• REQUIREMENT:
Rewrite all of the records below, putting "collection site" wherever "locality" appears and leaving everything else as it is.
— START OF PROVIDED DATA —
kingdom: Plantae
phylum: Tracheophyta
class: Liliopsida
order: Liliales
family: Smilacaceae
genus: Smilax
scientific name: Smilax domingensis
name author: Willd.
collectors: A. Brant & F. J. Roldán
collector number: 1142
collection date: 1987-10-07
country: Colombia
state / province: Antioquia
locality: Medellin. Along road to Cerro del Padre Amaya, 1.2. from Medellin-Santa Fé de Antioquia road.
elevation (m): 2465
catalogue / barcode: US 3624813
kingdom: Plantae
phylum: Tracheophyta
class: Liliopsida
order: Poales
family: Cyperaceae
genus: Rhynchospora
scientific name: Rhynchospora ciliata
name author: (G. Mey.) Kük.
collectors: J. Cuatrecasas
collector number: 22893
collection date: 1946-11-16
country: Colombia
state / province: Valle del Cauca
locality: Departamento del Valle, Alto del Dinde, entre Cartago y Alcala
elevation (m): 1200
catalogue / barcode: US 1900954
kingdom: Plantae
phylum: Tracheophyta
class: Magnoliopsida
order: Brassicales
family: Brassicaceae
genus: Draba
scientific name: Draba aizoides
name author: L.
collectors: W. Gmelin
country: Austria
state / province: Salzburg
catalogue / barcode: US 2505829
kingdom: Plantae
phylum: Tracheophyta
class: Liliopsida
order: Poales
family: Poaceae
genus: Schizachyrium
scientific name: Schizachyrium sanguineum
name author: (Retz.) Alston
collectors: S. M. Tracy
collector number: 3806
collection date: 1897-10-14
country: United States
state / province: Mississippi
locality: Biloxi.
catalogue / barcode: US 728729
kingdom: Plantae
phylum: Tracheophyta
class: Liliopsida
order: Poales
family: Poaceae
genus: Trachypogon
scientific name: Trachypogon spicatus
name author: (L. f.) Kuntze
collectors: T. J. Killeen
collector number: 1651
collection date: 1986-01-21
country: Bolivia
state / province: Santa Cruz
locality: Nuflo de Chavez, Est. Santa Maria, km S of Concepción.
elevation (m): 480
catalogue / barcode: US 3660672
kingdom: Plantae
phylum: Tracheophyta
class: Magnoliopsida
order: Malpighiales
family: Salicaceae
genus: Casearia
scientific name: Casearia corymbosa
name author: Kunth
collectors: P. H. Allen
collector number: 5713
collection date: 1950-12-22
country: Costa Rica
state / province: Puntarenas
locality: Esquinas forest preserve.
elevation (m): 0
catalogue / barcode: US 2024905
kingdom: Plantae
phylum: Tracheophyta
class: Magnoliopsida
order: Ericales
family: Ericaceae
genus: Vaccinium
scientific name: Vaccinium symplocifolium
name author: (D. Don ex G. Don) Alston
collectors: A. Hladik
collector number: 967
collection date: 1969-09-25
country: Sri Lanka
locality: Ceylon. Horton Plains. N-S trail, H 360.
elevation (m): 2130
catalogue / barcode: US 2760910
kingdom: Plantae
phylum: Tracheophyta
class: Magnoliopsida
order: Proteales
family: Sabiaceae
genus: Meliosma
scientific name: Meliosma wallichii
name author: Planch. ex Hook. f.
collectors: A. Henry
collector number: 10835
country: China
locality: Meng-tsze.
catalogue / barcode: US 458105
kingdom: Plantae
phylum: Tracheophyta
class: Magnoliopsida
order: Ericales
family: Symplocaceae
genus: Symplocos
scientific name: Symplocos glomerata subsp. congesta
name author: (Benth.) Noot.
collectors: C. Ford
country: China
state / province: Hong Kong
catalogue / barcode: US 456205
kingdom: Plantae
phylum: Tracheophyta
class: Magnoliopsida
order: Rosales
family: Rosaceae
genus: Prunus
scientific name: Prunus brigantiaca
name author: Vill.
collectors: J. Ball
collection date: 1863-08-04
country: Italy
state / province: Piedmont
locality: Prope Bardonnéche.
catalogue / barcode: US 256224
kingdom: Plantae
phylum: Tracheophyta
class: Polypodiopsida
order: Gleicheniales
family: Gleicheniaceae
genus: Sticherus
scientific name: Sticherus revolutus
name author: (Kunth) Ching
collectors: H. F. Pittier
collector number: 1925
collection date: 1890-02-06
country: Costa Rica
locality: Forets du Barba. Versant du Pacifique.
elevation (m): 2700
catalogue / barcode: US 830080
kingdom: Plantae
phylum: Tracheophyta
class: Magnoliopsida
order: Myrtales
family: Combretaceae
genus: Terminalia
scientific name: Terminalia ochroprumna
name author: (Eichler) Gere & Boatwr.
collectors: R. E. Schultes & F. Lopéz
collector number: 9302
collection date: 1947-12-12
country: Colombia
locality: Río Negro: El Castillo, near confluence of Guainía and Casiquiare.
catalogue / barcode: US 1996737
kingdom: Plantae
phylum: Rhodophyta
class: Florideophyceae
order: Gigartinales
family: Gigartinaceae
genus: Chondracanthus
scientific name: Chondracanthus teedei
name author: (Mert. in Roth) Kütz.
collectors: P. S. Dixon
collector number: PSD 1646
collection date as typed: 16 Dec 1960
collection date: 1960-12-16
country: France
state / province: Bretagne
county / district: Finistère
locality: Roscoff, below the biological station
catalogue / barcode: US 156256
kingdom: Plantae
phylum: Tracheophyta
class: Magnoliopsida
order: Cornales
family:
— END OF PROVIDED DATA —
• FULL SOLUTION:
kingdom: Plantae
phylum: Tracheophyta
class: Liliopsida
order: Liliales
family: Smilacaceae
genus: Smilax
scientific name: Smilax domingensis
name author: Willd.
collectors: A. Brant & F. J. Roldán
collector number: 1142
collection date: 1987-10-07
country: Colombia
state / province: Antioquia
collection site: Medellin. Along road to Cerro del Padre Amaya, 1.2. from Medellin-Santa Fé de Antioquia road.
elevation (m): 2465
catalogue / barcode: US 3624813
kingdom: Plantae
phylum: Tracheophyta
class: Liliopsida
order: Poales
family: Cyperaceae
genus: Rhynchospora
scientific name: Rhynchospora ciliata
name author: (G. Mey.) Kük.
collectors: J. Cuatrecasas
collector number: 22893
collection date: 1946-11-16
country: Colombia
state / province: Valle del Cauca
collection site: Departamento del Valle, Alto del Dinde, entre Cartago y Alcala
elevation (m): 1200
catalogue / barcode: US 1900954
kingdom: Plantae
phylum: Tracheophyta
class: Magnoliopsida
order: Brassicales
family: Brassicaceae
genus: Draba
scientific name: Draba aizoides
name author: L.
collectors: W. Gmelin
country: Austria
state / province: Salzburg
catalogue / barcode: US 2505829
kingdom: Plantae
phylum: Tracheophyta
class: Liliopsida
order: Poales
family: Poaceae
genus: Schizachyrium
scientific name: Schizachyrium sanguineum
name author: (Retz.) Alston
collectors: S. M. Tracy
collector number: 3806
collection date: 1897-10-14
country: United States
state / province: Mississippi
collection site: Biloxi.
catalogue / barcode: US 728729
kingdom: Plantae
phylum: Tracheophyta
class: Liliopsida
order: Poales
family: Poaceae
genus: Trachypogon
scientific name: Trachypogon spicatus
name author: (L. f.) Kuntze
collectors: T. J. Killeen
collector number: 1651
collection date: 1986-01-21
country: Bolivia
state / province: Santa Cruz
collection site: Nuflo de Chavez, Est. Santa Maria, km S of Concepción.
elevation (m): 480
catalogue / barcode: US 3660672
kingdom: Plantae
phylum: Tracheophyta
class: Magnoliopsida
order: Malpighiales
family: Salicaceae
genus: Casearia
scientific name: Casearia corymbosa
name author: Kunth
collectors: P. H. Allen
collector number: 5713
collection date: 1950-12-22
country: Costa Rica
state / province: Puntarenas
collection site: Esquinas forest preserve.
elevation (m): 0
catalogue / barcode: US 2024905
kingdom: Plantae
phylum: Tracheophyta
class: Magnoliopsida
order: Ericales
family: Ericaceae
genus: Vaccinium
scientific name: Vaccinium symplocifolium
name author: (D. Don ex G. Don) Alston
collectors: A. Hladik
collector number: 967
collection date: 1969-09-25
country: Sri Lanka
collection site: Ceylon. Horton Plains. N-S trail, H 360.
elevation (m): 2130
catalogue / barcode: US 2760910
kingdom: Plantae
phylum: Tracheophyta
class: Magnoliopsida
order: Proteales
family: Sabiaceae
genus: Meliosma
scientific name: Meliosma wallichii
name author: Planch. ex Hook. f.
collectors: A. Henry
collector number: 10835
country: China
collection site: Meng-tsze.
catalogue / barcode: US 458105
kingdom: Plantae
phylum: Tracheophyta
class: Magnoliopsida
order: Ericales
family: Symplocaceae
genus: Symplocos
scientific name: Symplocos glomerata subsp. congesta
name author: (Benth.) Noot.
collectors: C. Ford
country: China
state / province: Hong Kong
catalogue / barcode: US 456205
kingdom: Plantae
phylum: Tracheophyta
class: Magnoliopsida
order: Rosales
family: Rosaceae
genus: Prunus
scientific name: Prunus brigantiaca
name author: Vill.
collectors: J. Ball
collection date: 1863-08-04
country: Italy
state / province: Piedmont
collection site: Prope Bardonnéche.
catalogue / barcode: US 256224
kingdom: Plantae
phylum: Tracheophyta
class: Polypodiopsida
order: Gleicheniales
family: Gleicheniaceae
genus: Sticherus
scientific name: Sticherus revolutus
name author: (Kunth) Ching
collectors: H. F. Pittier
collector number: 1925
collection date: 1890-02-06
country: Costa Rica
collection site: Forets du Barba. Versant du Pacifique.
elevation (m): 2700
catalogue / barcode: US 830080
kingdom: Plantae
phylum: Tracheophyta
class: Magnoliopsida
order: Myrtales
family: Combretaceae
genus: Terminalia
scientific name: Terminalia ochroprumna
name author: (Eichler) Gere & Boatwr.
collectors: R. E. Schultes & F. Lopéz
collector number: 9302
collection date: 1947-12-12
country: Colombia
collection site: Río Negro: El Castillo, near confluence of Guainía and Casiquiare.
catalogue / barcode: US 1996737
kingdom: Plantae
phylum: Rhodophyta
class: Florideophyceae
order: Gigartinales
family: Gigartinaceae
genus: Chondracanthus
scientific name: Chondracanthus teedei
name author: (Mert. in Roth) Kütz.
collectors: P. S. Dixon
collector number: PSD 1646
collection date as typed: 16 Dec 1960
collection date: 1960-12-16
country: France
state / province: Bretagne
county / district: Finistère
collection site: Roscoff, below the biological station
catalogue / barcode: US 156256
kingdom: Plantae
phylum: Tracheophyta
class: Magnoliopsida
order: Cornales
family:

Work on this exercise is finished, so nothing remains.